_TASK BRIEF_.
Print each of the entries exactly, leaving nothing out.

_MATERIAL PROVIDED_.
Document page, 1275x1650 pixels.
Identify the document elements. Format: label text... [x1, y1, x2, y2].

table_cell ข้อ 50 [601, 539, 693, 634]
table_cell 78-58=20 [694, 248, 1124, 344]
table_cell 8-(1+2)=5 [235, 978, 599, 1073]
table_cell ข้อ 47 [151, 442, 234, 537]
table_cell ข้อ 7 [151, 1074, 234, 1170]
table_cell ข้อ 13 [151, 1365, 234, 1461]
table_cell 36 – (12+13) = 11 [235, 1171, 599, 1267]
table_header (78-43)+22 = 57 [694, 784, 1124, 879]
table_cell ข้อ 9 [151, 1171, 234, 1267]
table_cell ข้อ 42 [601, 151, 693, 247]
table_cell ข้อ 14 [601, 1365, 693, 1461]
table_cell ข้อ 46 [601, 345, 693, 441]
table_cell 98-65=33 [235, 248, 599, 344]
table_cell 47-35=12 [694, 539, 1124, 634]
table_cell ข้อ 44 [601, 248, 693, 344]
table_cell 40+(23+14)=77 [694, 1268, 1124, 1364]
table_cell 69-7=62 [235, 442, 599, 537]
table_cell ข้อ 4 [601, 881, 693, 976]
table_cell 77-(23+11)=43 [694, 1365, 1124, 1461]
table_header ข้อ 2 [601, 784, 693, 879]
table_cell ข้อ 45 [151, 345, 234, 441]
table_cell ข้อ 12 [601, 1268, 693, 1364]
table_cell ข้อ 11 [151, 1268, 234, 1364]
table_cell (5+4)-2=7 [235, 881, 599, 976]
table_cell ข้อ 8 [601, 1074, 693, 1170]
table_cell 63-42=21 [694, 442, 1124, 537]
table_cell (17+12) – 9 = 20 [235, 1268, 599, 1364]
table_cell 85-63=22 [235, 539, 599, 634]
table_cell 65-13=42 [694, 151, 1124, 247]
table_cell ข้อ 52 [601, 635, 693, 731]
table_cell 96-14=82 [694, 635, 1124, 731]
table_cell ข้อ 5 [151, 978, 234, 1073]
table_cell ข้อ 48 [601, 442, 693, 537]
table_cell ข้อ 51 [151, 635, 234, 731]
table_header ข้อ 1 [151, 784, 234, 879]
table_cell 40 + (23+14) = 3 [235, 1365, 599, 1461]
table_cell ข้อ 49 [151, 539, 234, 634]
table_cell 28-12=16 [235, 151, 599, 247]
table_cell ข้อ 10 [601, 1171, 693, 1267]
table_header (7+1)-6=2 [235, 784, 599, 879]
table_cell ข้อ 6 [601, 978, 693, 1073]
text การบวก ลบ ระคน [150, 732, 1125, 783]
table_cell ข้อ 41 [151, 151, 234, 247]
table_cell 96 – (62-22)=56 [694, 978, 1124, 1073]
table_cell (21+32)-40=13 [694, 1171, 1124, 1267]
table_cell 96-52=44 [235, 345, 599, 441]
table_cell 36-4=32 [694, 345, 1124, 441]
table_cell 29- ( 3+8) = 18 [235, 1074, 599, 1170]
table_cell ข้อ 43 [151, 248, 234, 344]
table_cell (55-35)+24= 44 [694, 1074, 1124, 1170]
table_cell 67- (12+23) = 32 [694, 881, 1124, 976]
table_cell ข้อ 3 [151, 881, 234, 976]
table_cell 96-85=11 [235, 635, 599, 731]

_SOLUTION TO THIS PROBLEM_.
Document page, 1275x1650 pixels.
Identify the document elements. Format: label text... [x1, y1, x2, y2].

table_cell ข้อ 50 [601, 539, 693, 634]
table_cell 78-58=20 [694, 248, 1124, 344]
table_cell 8-(1+2)=5 [235, 978, 599, 1073]
table_cell ข้อ 47 [151, 442, 234, 537]
table_cell ข้อ 7 [151, 1074, 234, 1170]
table_cell ข้อ 13 [151, 1365, 234, 1461]
table_cell 36 – (12+13) = 11 [235, 1171, 599, 1267]
table_header (78-43)+22 = 57 [694, 784, 1124, 879]
table_cell ข้อ 9 [151, 1171, 234, 1267]
table_cell ข้อ 42 [601, 151, 693, 247]
table_cell ข้อ 14 [601, 1365, 693, 1461]
table_cell ข้อ 46 [601, 345, 693, 441]
table_cell 98-65=33 [235, 248, 599, 344]
table_cell 47-35=12 [694, 539, 1124, 634]
table_cell ข้อ 44 [601, 248, 693, 344]
table_cell 40+(23+14)=77 [694, 1268, 1124, 1364]
table_cell 69-7=62 [235, 442, 599, 537]
table_cell ข้อ 4 [601, 881, 693, 976]
table_cell 77-(23+11)=43 [694, 1365, 1124, 1461]
table_header ข้อ 2 [601, 784, 693, 879]
table_cell ข้อ 45 [151, 345, 234, 441]
table_cell ข้อ 12 [601, 1268, 693, 1364]
table_cell ข้อ 11 [151, 1268, 234, 1364]
table_cell (5+4)-2=7 [235, 881, 599, 976]
table_cell ข้อ 8 [601, 1074, 693, 1170]
table_cell 63-42=21 [694, 442, 1124, 537]
table_cell (17+12) – 9 = 20 [235, 1268, 599, 1364]
table_cell 85-63=22 [235, 539, 599, 634]
table_cell 65-13=42 [694, 151, 1124, 247]
table_cell ข้อ 52 [601, 635, 693, 731]
table_cell 96-14=82 [694, 635, 1124, 731]
table_cell ข้อ 5 [151, 978, 234, 1073]
table_cell ข้อ 48 [601, 442, 693, 537]
table_cell ข้อ 51 [151, 635, 234, 731]
table_header ข้อ 1 [151, 784, 234, 879]
table_cell 40 + (23+14) = 3 [235, 1365, 599, 1461]
table_cell ข้อ 49 [151, 539, 234, 634]
table_cell 28-12=16 [235, 151, 599, 247]
table_cell ข้อ 10 [601, 1171, 693, 1267]
table_header (7+1)-6=2 [235, 784, 599, 879]
table_cell ข้อ 6 [601, 978, 693, 1073]
text การบวก ลบ ระคน [150, 732, 1125, 783]
table_cell ข้อ 41 [151, 151, 234, 247]
table_cell 96 – (62-22)=56 [694, 978, 1124, 1073]
table_cell (21+32)-40=13 [694, 1171, 1124, 1267]
table_cell 96-52=44 [235, 345, 599, 441]
table_cell 36-4=32 [694, 345, 1124, 441]
table_cell 29- ( 3+8) = 18 [235, 1074, 599, 1170]
table_cell ข้อ 43 [151, 248, 234, 344]
table_cell (55-35)+24= 44 [694, 1074, 1124, 1170]
table_cell 67- (12+23) = 32 [694, 881, 1124, 976]
table_cell ข้อ 3 [151, 881, 234, 976]
table_cell 96-85=11 [235, 635, 599, 731]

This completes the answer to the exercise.